Recently, I’ve been feeling surprisingly happy. Though, I wasn’t ready to feel like this at this point in life.
I’ve always been one to make every single question that pops into my mind, both to others and to myself. And, in the past, I’ve been found overwhelmed by the endless interrogation process I put myself in.
By trying to compensate for the knowledge I felt missing from my skill repertoire, I submerged myself into several best-sellers from authors I admire. In an attempt at understanding where I wanted to be, I drafted a path to get to success. And, in my pursuit for happiness, I developed a zero-tolerance protocol in order to get closer to the activities and people that make my life better and get away from those that don’t.

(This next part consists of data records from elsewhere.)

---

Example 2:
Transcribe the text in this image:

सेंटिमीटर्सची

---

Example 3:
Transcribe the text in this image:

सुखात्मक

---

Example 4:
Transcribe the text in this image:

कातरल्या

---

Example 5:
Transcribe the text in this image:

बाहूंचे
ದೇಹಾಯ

It all sounds great, on paper. And, in a way, it has been. I’ve learned a lot about myself as a human, as a professional, and as a friend.
Though, this pragmatic approach to happiness eventually started manifesting its limitations. Every time I found a great source of knowledge, I felt both enlightened by everything I learned by consuming the content and overwhelmed by my ignorance on the topics the author has indisputably mastered. My notes on the life choices I needed to make to get where I wanted to be consist of a never-ending Notion list of things I have not yet accomplished. And, pushing everything I didn’t want away from my life felt more like avoiding commitment than overcoming what held me back.

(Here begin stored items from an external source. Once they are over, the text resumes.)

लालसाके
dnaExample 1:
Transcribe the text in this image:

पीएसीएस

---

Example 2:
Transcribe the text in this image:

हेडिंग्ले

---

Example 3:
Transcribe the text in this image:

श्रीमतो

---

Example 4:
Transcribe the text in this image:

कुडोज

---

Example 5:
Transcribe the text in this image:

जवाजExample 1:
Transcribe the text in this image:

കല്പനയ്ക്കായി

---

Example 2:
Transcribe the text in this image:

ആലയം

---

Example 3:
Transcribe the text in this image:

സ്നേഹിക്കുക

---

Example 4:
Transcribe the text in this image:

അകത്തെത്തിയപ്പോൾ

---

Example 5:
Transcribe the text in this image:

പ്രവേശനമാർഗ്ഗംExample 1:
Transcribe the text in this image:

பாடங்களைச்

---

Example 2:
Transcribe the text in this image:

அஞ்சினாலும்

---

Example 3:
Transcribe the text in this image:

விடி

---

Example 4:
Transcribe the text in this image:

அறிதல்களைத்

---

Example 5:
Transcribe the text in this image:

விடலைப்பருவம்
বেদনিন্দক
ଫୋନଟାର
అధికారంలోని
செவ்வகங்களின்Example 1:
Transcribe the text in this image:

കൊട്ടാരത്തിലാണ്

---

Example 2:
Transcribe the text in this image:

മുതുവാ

In hindsight, I can see where I was going… but I wasn’t anticipating to get there this soon.
I still don’t know everything there is to know about Design, Marketing or Business. I still don’t manage my time as efficiently as I’d like to. And I still sometimes cringe a little when looking at myself in the mirror.
Yet, I’ve been feeling surprisingly happy.

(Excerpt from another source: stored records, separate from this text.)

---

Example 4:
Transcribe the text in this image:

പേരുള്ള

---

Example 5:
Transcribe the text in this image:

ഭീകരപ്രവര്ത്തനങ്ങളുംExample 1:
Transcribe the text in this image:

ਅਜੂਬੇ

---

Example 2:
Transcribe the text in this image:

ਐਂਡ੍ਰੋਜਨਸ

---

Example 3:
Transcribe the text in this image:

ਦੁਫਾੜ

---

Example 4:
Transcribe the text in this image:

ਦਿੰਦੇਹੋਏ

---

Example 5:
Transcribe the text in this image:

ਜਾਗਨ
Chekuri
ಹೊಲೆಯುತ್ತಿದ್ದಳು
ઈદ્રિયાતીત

I’ve noticed I’m no longer focusing on what I don’t have, but on what I already do. I’ve accepted my flaws and current circumstances as a part of my never-ending journey. I’ve embraced gratitude for everything I’ve accomplished.
I’ve finally allowed happiness into my life.
These past months have made for a great sandbox for introspection. But more importantly, I’m now aware my journey is about me as much as it is about those around. “Happiness is only real when shared,” some say.
I know new challenges will keep on getting in the way. I know there are situations yet to be solved, both in my head and in the world. I know this is just what happiness looks like for me as of August 2019.
But now I’m just excited about everything that’s yet to come. I somehow embraced my way into success. And that’s all I could ever ask for.